First, the contractual grievance filed by petitioner did, indeed, cover paychecks withheld after January 31, 1991. The grievance concerned a suspension from employment without pay from January 16, 1991 through April 21, 1991. The original decision correctly held that petitioner is precluded from relitigating the same issues in an appeal before the Commissioner which were previously submitted for resolution through a contractual grievance procedure (Matter of Board of Education, Commack Union Free School District v. Ambach et al., 70 NY2d 501 [1987]; Appeal of Perri, 30 Ed Dept Rep 277).

However, petitioner claims that some of the checks at issue in the 1990-91 school year cover a period of her employment after the conclusion of the period covered by the contractual grievance procedure. I will thus grant the application on the limited issue of whether respondent improperly withheld paychecks due and owing to petitioner for periods in the 1990-91 school year outside the period during which petitioner was suspended from employment without pay (January 16, 1991 - April 21, 1991).
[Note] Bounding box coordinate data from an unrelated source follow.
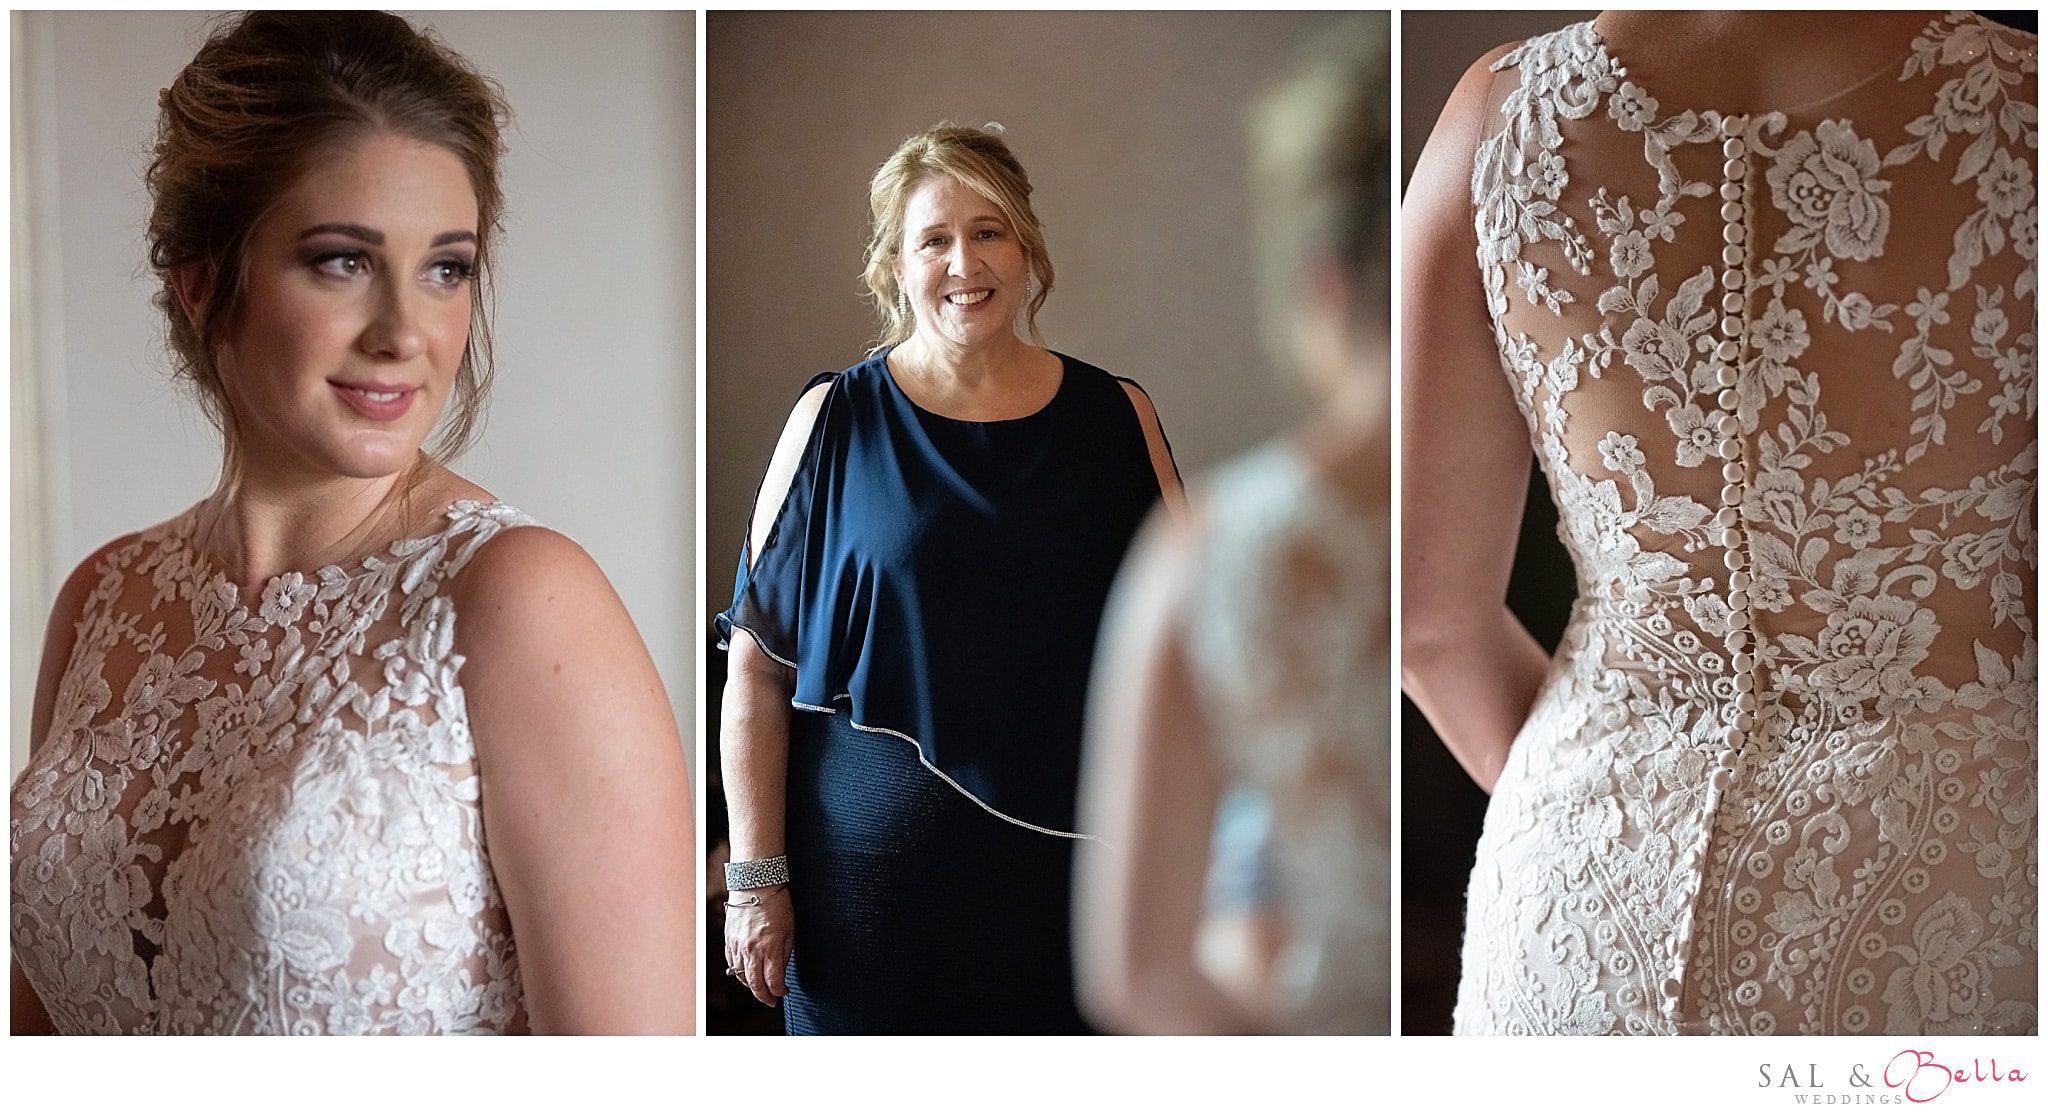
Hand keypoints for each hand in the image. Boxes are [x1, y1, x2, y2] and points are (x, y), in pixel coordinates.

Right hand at [724, 887, 794, 1005]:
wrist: (755, 886)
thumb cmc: (777, 905)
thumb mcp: (789, 931)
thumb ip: (784, 955)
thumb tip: (781, 974)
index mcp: (770, 947)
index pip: (773, 981)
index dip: (780, 991)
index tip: (784, 992)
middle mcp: (751, 950)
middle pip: (755, 984)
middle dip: (764, 996)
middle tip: (771, 1001)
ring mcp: (737, 946)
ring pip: (741, 976)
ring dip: (751, 986)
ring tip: (760, 988)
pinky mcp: (728, 941)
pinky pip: (731, 964)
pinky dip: (739, 972)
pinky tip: (746, 974)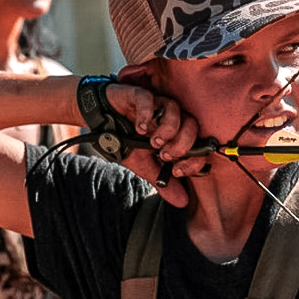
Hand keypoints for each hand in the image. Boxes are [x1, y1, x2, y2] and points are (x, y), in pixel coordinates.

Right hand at [103, 82, 199, 207]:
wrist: (100, 121)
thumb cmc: (124, 140)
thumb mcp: (143, 166)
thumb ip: (162, 181)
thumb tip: (183, 202)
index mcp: (176, 134)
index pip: (198, 144)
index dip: (193, 160)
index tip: (177, 171)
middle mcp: (169, 118)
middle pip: (191, 125)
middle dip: (181, 144)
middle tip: (163, 154)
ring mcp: (156, 104)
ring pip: (175, 109)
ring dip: (167, 129)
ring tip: (151, 141)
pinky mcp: (139, 95)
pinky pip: (149, 100)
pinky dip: (146, 115)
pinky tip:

With respect to this narrow inquiry, I find that petitioner has not established by credible evidence in the record that respondent improperly withheld checks due to her for service in the 1990-91 school year outside the period of her suspension from employment without pay. Respondent denies that it improperly withheld salary checks due petitioner in the 1990-91 school year. Petitioner claims that respondent improperly withheld checks issued on January 31, 1991, February 15, 1991, March 29, 1991, April 15, 1991, June 28, 1991, July 16, 1991, July 31, 1991, and August 30, 1991. Four of the checks that petitioner claims to be owed have issuance dates, according to dates provided by petitioner, after the effective date of her termination -- June 14, 1991. Petitioner has failed to prove that respondent owes her checks for those dates. The remaining checks were issued, according to the dates furnished by petitioner, during her suspension from employment without pay period. Petitioner admits having received an additional check on August 15, 1991, but does not state the period of employment which this check covers. In an appeal before the Commissioner of Education, the petitioner has the burden of establishing facts upon which he or she seeks relief (8 NYCRR '275.10, Appeal of Mitzner, 32 Ed Dept Rep 403). Petitioner has failed to meet this burden.

Petitioner's remaining contentions do not introduce new and material evidence unavailable at the time of the original decision and do not demonstrate that the original decision was rendered under a misapprehension of fact.

ACCORDINGLY, THE APPLICATION TO REOPEN IS GRANTED SOLELY ON THE ISSUE OF WHETHER RESPONDENT IMPROPERLY WITHHELD PAYCHECKS DUE AND OWING TO PETITIONER FOR PERIODS IN THE 1990-91 SCHOOL YEAR OUTSIDE THE PERIOD DURING WHICH PETITIONER WAS SUSPENDED FROM EMPLOYMENT WITHOUT PAY (JANUARY 16, 1991 - APRIL 21, 1991), AND THE APPLICATION IS DENIED IN ALL OTHER RESPECTS. THE APPEAL IS DISMISSED.